Your answer should contain only the lines from the top of the data below down through the one with "Horizontal field of view: 61.0 degrees.", transcribed exactly and without pictures; please include nothing more.

☆ ☆ ☆ ☆ ☆ ☆ ☆

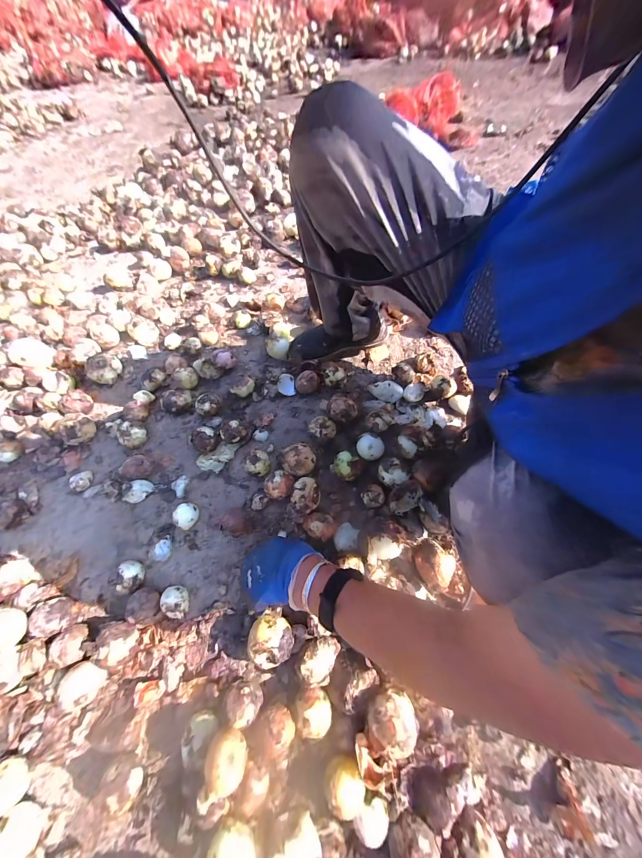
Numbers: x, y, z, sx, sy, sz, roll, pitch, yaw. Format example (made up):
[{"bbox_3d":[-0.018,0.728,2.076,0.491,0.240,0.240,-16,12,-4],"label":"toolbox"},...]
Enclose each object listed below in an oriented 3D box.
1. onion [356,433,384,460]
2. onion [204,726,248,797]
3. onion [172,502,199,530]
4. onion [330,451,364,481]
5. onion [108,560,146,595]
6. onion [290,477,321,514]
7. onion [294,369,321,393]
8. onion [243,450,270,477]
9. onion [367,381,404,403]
[{"bbox_3d":[0.107,0.043,0.600,0.057,0.048,0.054,-1,62,2],"label":"onion"},{"bbox_3d":[-0.123,0.428,0.350,0.054,0.051,0.056,-1,62,2],"label":"onion"},{"bbox_3d":[-0.267,0.175,0.552,0.041,0.040,0.048,22,65,14],"label":"onion"},{"bbox_3d":[0.057,0.078,0.579,0.062,0.049,0.059,-1,62,2],"label":"onion"},{"bbox_3d":[-0.354,0.271,0.503,0.050,0.042,0.053,-1,62,2],"label":"onion"},{"bbox_3d":[-0.031,0.133,0.544,0.057,0.060,0.060,-1,62,2],"label":"onion"},{"bbox_3d":[-0.034,-0.116,0.688,0.059,0.049,0.055,-1,62,2],"label":"onion"},{"bbox_3d":[-0.136,0.078,0.591,0.053,0.044,0.052,-1,62,2],"label":"onion"},{"bbox_3d":[0.158,-0.092,0.673,0.081,0.036,0.057,0,62,3],"label":"onion"}]

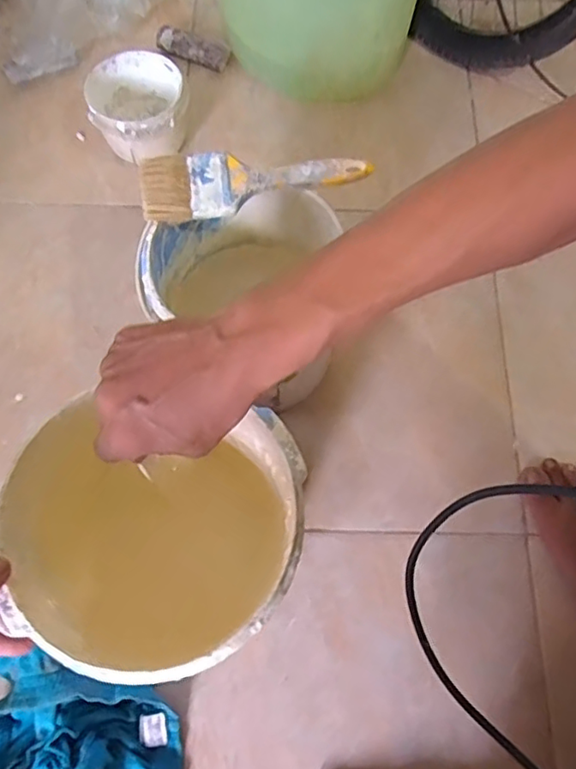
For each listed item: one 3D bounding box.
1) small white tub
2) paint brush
[{"bbox_3d":[-0.179,-0.327,0.726,0.115,0.083,0.125,-16,70,-6],"label":"small white tub"},{"bbox_3d":[-0.027,-0.176,0.508,0.194,0.014,0.057,-5,69,-2],"label":"paint brush"}]

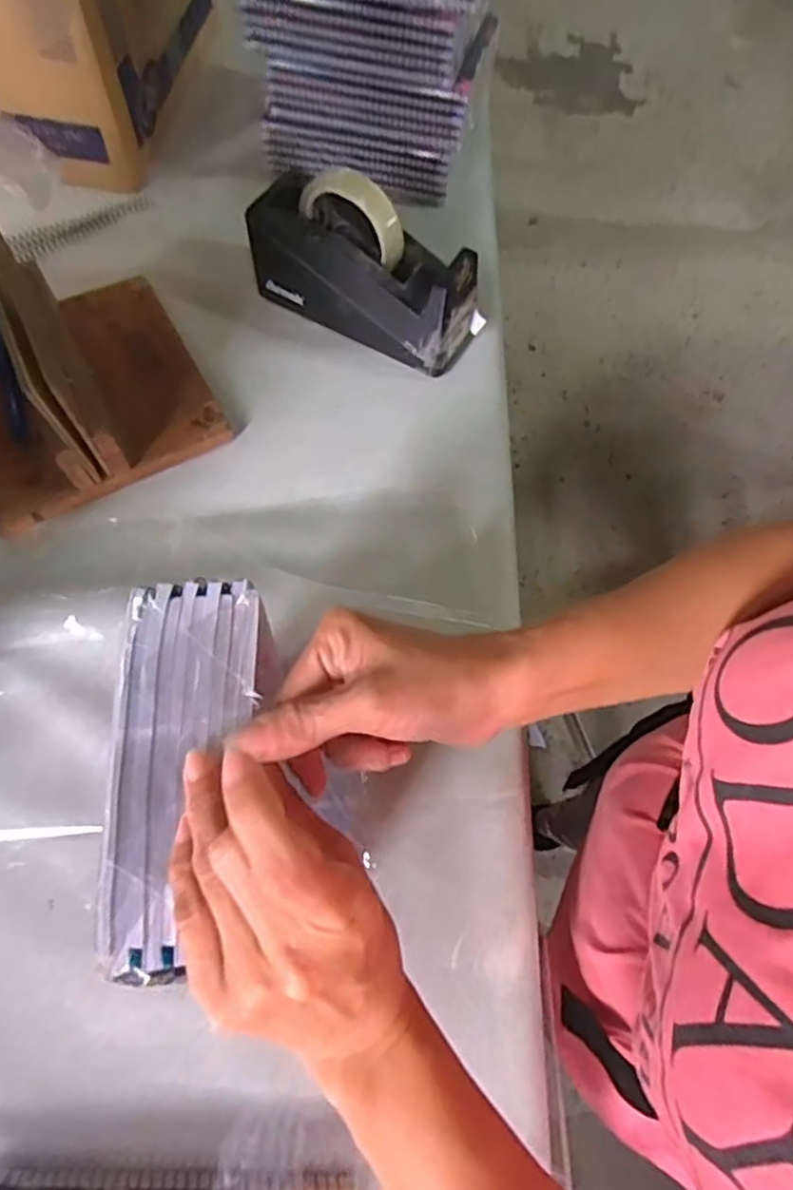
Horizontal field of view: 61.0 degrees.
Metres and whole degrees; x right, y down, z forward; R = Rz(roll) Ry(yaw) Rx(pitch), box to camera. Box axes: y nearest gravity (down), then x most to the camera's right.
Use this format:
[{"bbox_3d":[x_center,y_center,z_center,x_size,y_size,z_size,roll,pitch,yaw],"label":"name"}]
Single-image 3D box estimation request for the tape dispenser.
[{"bbox_3d":[-0.026,-0.286,0.586,0.205,0.121,0.071,27,65,11],"label":"tape dispenser"}]

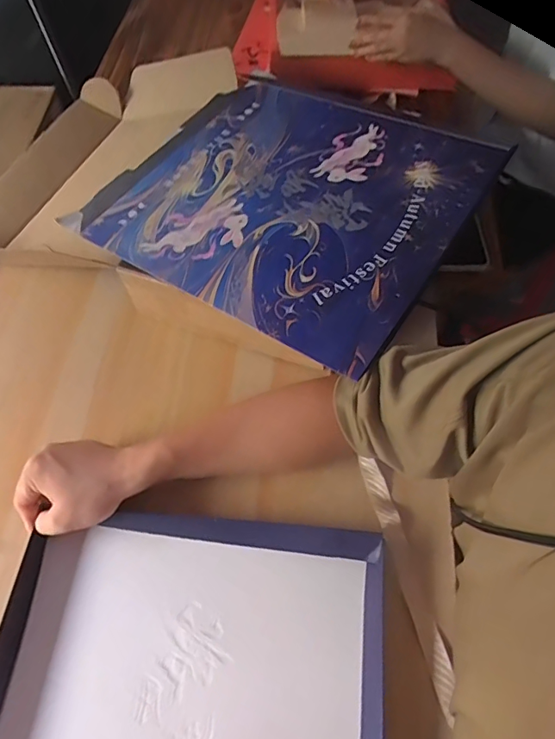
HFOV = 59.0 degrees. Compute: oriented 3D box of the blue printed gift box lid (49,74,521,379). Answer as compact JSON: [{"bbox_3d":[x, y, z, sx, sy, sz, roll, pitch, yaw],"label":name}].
[{"bbox_3d":[0.020,-0.227,0.588,0.405,0.044,0.400,30,65,19],"label":"blue printed gift box lid"}]

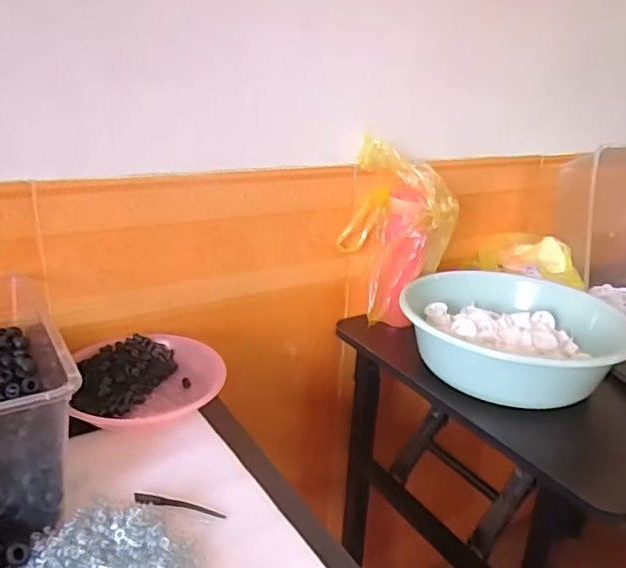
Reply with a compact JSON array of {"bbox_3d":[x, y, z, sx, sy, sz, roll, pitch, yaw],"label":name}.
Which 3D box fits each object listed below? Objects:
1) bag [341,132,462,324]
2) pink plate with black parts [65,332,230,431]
[{"bbox_3d":[0.124,-0.062,0.850,0.162,0.263,0.120,3,21,-1],"label":"bag"},{"bbox_3d":[-0.196,0.110,0.677,0.162,0.051,0.142,-5,23,-20],"label":"pink plate with black parts"}]

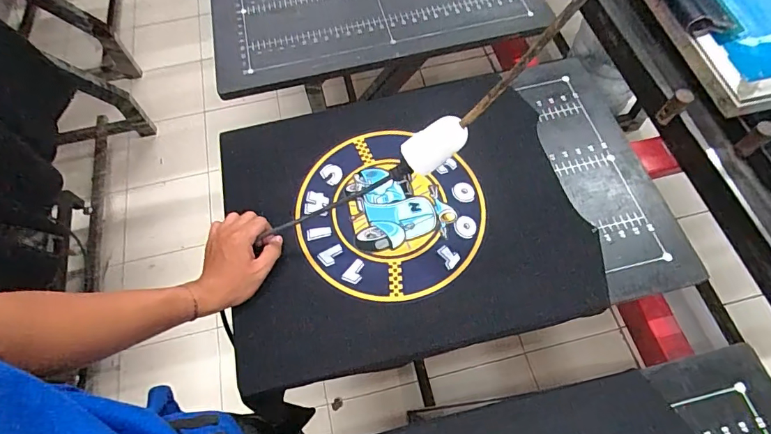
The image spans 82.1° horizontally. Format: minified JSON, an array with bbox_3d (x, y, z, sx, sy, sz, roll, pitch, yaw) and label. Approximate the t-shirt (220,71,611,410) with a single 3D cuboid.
[{"bbox_3d":[0.014,-0.018,0.603,0.452,0.038,0.395,-15,63,-5],"label":"t-shirt"}]

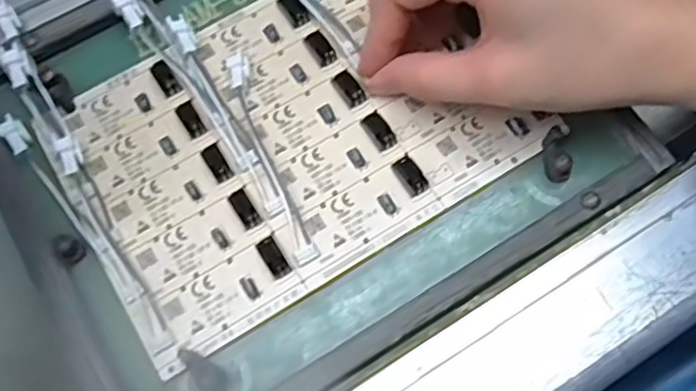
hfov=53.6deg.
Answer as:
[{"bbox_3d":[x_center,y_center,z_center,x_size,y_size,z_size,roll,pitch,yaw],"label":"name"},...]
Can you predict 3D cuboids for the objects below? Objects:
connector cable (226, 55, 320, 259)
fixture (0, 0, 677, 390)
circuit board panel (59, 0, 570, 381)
[{"bbox_3d":[-0.033,-0.017,0.287,0.010,0.010,0.095,-20,70,-6],"label":"connector cable"},{"bbox_3d":[-0.024,-0.028,0.291,0.231,0.016,0.198,-31,72,-10],"label":"fixture"},{"bbox_3d":[-0.027,-0.027,0.293,0.178,0.010,0.128,-31,72,-10],"label":"circuit board panel"}]

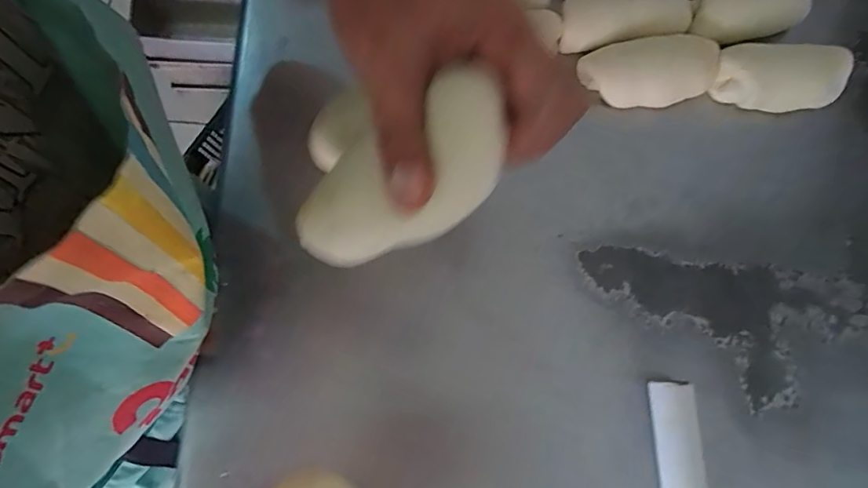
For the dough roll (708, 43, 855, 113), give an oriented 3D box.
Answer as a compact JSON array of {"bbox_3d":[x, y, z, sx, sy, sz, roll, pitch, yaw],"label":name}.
[{"bbox_3d":[0.314,-0.152,0.433,0.114,0.034,0.053,1,79,-1],"label":"dough roll"}]

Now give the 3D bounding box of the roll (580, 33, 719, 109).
[{"bbox_3d":[0.196,-0.157,0.433,0.119,0.034,0.053,-7,79,-2],"label":"roll"}]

☆ ☆ ☆ ☆ ☆ ☆ ☆

• _Exercise result_:
Numbers: x, y, z, sx, sy, sz, roll, pitch, yaw. Format example (made up):
[{"bbox_3d":[-0.018,0.728,2.076,0.491,0.240,0.240,-16,12,-4],"label":"toolbox"},...]
Enclose each object listed below in an oriented 3D box.
1. onion [356,433,384,460]
2. onion [204,726,248,797]
3. onion [172,502,199,530]
4. onion [330,451,364,481]
5. onion [108,560,146,595]
6. onion [290,477,321,514]
7. onion [294,369,321,393]
8. onion [243,450,270,477]
9. onion [367,381,404,403]
[{"bbox_3d":[0.107,0.043,0.600,0.057,0.048,0.054,-1,62,2],"label":"onion"},{"bbox_3d":[-0.123,0.428,0.350,0.054,0.051,0.056,-1,62,2],"label":"onion"},{"bbox_3d":[-0.267,0.175,0.552,0.041,0.040,0.048,22,65,14],"label":"onion"},{"bbox_3d":[0.057,0.078,0.579,0.062,0.049,0.059,-1,62,2],"label":"onion"},{"bbox_3d":[-0.354,0.271,0.503,0.050,0.042,0.053,-1,62,2],"label":"onion"},{"bbox_3d":[-0.031,0.133,0.544,0.057,0.060,0.060,-1,62,2],"label":"onion"},{"bbox_3d":[-0.034,-0.116,0.688,0.059,0.049,0.055,-1,62,2],"label":"onion"},{"bbox_3d":[-0.136,0.078,0.591,0.053,0.044,0.052,-1,62,2],"label":"onion"},{"bbox_3d":[0.158,-0.092,0.673,0.081,0.036,0.057,0,62,3],"label":"onion"}]

For each listed item: one 3D bounding box.
1) small white tub
2) paint brush
[{"bbox_3d":[-0.179,-0.327,0.726,0.115,0.083,0.125,-16,70,-6],"label":"small white tub"},{"bbox_3d":[-0.027,-0.176,0.508,0.194,0.014,0.057,-5,69,-2],"label":"paint brush"}]

Horizontal field of view: 61.0 degrees.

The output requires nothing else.